A California federal judge's frustration with a recent copyright case ruling was manifestly apparent in the dissent she wrote in a 9th U.S. Circuit Court of Appeals 2-1 split decision.
Judge Jacqueline Nguyen didn't just think her fellow justices erred in their view that one song illegally copied another. She didn't even regard the two examined works as being remotely similar, penning a scathing rebuttal that portrayed the ruling as a clear threat to musical artists.
The majority decision "establishes a dangerous precedent that strikes a devastating blow to future musicians and composers everywhere," Nguyen wrote.
The subject matter at the heart of the case concluded last week in Los Angeles is the song "Blurred Lines," a song credited to writers and well-known pop artists Robin Thicke and Pharrell Williams. They were sued by the estate of deceased artist Marvin Gaye, which contended that the song ripped off the earlier Gaye creation "Got to Give it Up." A jury in a preceding trial sided with the Gaye family, with a $5.3 million money judgment being awarded them in the case.
The appeals tribunal affirmed that decision. What is likely to emerge as the most notable aspect of the case is the court's acceptance of the trial judge's instructions to the jury in the lower proceeding. The court ordered the jury members to determine whether infringement existed based only on an examination of compared sheet music.
In other words, the jury never even heard the songs.
And they didn't need to, stated the appeals ruling, given the broad protection that already copyrighted works are entitled to.
Judge Nguyen's sharp dissent cast the ruling as an aberration allowing for copyright protection that simply goes too far.
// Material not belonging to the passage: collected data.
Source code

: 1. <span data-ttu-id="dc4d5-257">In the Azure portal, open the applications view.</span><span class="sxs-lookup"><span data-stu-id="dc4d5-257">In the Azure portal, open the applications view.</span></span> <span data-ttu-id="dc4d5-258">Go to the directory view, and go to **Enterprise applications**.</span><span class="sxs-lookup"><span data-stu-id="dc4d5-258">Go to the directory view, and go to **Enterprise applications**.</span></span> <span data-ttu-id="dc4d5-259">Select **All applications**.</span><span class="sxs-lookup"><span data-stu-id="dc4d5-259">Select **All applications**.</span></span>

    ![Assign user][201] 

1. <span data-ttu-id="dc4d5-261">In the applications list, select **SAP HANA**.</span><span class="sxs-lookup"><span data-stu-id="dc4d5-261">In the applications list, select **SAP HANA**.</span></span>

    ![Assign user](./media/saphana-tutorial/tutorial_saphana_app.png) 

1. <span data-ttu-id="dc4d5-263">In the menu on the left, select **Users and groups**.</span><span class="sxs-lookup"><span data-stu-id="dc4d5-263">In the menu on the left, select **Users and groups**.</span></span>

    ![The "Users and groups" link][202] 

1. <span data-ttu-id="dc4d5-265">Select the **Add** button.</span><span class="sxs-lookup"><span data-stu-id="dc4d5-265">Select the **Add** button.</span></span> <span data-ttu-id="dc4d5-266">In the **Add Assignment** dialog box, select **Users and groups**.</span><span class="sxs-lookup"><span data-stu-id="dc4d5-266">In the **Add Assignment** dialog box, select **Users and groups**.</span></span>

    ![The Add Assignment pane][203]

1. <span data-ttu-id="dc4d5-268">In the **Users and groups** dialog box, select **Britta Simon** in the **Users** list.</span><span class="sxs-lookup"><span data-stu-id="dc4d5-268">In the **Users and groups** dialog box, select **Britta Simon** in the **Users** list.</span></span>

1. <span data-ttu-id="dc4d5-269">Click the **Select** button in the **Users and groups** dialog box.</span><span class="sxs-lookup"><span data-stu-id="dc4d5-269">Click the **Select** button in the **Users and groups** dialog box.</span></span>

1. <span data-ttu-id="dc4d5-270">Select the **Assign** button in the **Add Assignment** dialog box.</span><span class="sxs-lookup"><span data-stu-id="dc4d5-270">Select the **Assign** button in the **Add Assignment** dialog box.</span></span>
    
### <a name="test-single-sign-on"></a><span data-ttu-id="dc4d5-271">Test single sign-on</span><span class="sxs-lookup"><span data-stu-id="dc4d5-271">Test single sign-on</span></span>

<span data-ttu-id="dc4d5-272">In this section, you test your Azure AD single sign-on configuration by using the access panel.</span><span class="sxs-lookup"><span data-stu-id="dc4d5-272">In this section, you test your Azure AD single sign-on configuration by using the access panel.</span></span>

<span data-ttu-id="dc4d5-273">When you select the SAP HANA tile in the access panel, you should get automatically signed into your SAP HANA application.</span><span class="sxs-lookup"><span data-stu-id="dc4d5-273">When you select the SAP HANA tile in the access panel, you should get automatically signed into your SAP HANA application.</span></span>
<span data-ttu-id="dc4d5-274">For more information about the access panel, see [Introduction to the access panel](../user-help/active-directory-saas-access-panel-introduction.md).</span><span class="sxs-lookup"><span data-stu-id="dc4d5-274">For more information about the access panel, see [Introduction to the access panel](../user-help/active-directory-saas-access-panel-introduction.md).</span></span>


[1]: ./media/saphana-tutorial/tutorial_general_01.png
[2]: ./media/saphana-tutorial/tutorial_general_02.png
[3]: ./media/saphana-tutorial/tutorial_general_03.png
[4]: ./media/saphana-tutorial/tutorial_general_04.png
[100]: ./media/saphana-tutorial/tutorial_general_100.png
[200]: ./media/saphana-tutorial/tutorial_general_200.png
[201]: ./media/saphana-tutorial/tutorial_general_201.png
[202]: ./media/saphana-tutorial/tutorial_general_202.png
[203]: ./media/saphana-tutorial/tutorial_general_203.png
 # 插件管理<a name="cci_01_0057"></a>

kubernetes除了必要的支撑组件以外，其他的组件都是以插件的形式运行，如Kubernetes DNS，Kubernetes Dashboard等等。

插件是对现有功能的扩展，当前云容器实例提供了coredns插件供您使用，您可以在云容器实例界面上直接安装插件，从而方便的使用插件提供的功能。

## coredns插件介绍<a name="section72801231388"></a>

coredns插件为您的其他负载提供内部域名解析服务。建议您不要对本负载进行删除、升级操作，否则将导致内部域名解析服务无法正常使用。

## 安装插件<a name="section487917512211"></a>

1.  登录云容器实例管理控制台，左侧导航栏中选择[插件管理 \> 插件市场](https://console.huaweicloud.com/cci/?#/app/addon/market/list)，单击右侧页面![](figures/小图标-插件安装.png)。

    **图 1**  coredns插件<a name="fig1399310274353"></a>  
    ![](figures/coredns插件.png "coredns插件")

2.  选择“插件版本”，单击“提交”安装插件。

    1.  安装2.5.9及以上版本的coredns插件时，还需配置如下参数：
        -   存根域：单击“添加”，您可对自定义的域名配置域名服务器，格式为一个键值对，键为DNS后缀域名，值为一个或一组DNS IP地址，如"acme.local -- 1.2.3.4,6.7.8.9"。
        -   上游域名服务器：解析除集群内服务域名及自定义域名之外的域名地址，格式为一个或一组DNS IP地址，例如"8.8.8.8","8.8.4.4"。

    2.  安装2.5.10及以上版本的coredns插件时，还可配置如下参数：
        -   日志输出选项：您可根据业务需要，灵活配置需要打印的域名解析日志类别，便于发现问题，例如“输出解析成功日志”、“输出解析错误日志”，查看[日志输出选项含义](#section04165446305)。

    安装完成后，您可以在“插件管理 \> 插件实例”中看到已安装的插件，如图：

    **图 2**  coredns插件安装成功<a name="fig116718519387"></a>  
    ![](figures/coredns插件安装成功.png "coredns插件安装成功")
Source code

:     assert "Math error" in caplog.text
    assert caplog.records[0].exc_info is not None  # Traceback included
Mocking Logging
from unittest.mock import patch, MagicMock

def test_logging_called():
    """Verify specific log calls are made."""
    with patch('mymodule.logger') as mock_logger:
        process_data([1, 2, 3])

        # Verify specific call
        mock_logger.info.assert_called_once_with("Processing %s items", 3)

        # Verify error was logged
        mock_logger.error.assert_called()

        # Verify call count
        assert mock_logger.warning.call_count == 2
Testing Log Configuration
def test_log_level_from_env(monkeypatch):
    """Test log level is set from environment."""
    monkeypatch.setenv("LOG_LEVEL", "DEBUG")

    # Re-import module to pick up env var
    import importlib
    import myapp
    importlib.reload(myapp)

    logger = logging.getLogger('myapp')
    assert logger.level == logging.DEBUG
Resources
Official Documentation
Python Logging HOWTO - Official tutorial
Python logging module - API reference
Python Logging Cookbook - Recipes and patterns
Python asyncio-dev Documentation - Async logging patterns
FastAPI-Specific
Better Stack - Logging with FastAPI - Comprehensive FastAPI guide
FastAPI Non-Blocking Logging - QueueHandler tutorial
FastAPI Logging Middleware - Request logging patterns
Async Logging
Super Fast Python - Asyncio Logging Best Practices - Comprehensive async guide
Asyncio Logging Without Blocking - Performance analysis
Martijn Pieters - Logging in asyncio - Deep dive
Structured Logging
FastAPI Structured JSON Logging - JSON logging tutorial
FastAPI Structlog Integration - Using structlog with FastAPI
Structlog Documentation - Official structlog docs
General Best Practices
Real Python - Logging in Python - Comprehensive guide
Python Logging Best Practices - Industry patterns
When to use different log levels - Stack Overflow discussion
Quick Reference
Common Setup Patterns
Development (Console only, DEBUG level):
She argued that, while the songs might be similar in style, "They differ in melody, harmony, and rhythm."
And that could only be ascertained by a side-by-side comparison of the recordings, she wrote.
The defense team for Thicke and Williams was unsurprisingly dismayed by the ruling.
"We stand by the fact that these are two entirely different songs," stated one spokesperson following the ruling.